The Rational Detective Meets the Supernatural
Enter Hercule Poirot, the famed Belgian detective played by Branagh, who reluctantly steps into the house of horrors. Although retired from official duty, Poirot is intrigued by cases that challenge his strict rationalist instincts. However, the filmmakers take a delight in irritating him this time, transforming the cozy tropes of the classical detective story into full-throttle supernatural horror. The blending of genres proves infectious, as the filmmakers seize on the familiar elements of a Christie mystery and infuse them with jolting sound effects and grisly imagery.
A Departure from Faithfulness for the Better
“A Haunting in Venice” stands apart from Branagh‘s previous Christie adaptations, “Murder on the Orient Express” and “Death on the Nile,” by being the most flagrantly unfaithful to the source material. While the earlier films felt like lavish but superfluous retreads of beloved Christie classics, this adaptation wisely dispenses with one of Poirot’s less memorable cases, “Hallowe’en Party,” and ultimately improves upon it. By incorporating elements of supernatural horror, the film offers a fresh and engaging take on the detective genre.

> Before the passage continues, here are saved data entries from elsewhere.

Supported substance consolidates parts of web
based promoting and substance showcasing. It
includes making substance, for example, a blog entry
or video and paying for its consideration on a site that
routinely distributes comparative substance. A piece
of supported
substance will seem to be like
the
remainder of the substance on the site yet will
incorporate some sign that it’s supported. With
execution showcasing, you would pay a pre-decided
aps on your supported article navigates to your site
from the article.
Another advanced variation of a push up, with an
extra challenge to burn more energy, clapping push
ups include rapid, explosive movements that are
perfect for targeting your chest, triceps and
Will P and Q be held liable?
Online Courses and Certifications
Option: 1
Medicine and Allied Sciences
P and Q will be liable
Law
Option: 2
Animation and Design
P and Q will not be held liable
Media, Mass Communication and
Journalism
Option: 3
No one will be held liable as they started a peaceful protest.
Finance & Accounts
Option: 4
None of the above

A Cast and Crew That Excel
Branagh‘s vision is brought to life by an exceptional cast and crew. The performances, particularly by Kelly Reilly as the grieving Rowena Drake and Michelle Yeoh as the mesmerizing medium Mrs. Joyce Reynolds, are nothing short of captivating. Tina Fey’s portrayal of Ariadne Oliver, a self-parodying avatar for Christie herself, injects the film with vinegary wit and a snappier, more sardonic energy. The talented production designer John Paul Kelly and costume designer Sammy Sheldon create a visually stunning world that adds to the overall allure of the film.
A World of Grief and Deeper Resonance
While “A Haunting in Venice” delivers on its promise of supernatural thrills and impossible crimes, it also leaves a lasting impact with its exploration of grief and the lingering effects of war. Branagh‘s Poirot, a World War I veteran, bears physical and psychological scars that resonate with the rich human dimensions of the case he is unraveling. The film delves into deferred dreams, unshakable traumas, and the complexities of grief experienced by both parents and children. While the supernatural hokum may be derivative, the ghosts that haunt this movie feel all too persuasively real.

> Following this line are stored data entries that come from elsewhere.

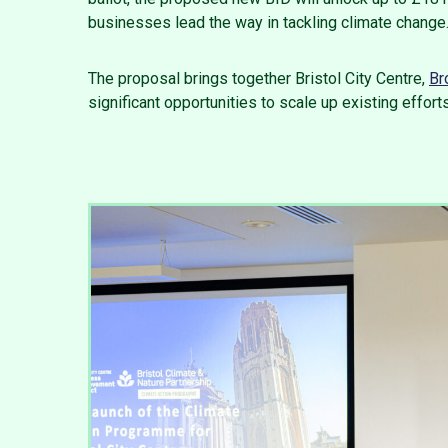
businesses lead the way in tackling climate change
The proposal brings together Bristol City Centre,
Br
significant opportunities to scale up existing efforts,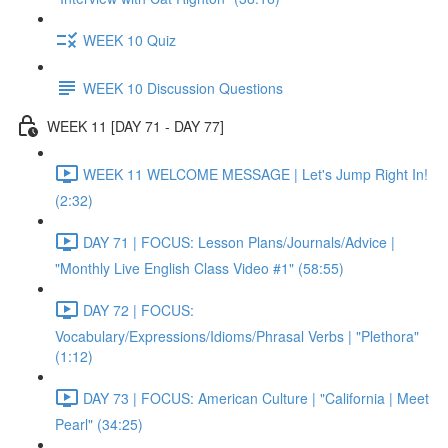
WEEK 10 Quiz
WEEK 10 Discussion Questions
WEEK 11 [DAY 71 - DAY 77]
WEEK 11 WELCOME MESSAGE | Let's Jump Right In!
(2:32)
DAY 71 | FOCUS: Lesson Plans/Journals/Advice |
"Monthly Live English Class Video #1" (58:55)
DAY 72 | FOCUS:
Vocabulary/Expressions/Idioms/Phrasal Verbs | "Plethora"
(1:12)
DAY 73 | FOCUS: American Culture | "California | Meet
Pearl" (34:25)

“A Haunting in Venice” breathes new life into the detective genre by seamlessly blending elements of supernatural horror with classic whodunit tropes. Kenneth Branagh‘s unfaithful adaptation of Agatha Christie’s “Hallowe’en Party” brings forth a visually stunning and emotionally resonant film. With its exceptional cast and crew, haunting atmosphere, and exploration of grief, this cinematic reverie captivates audiences from start to finish.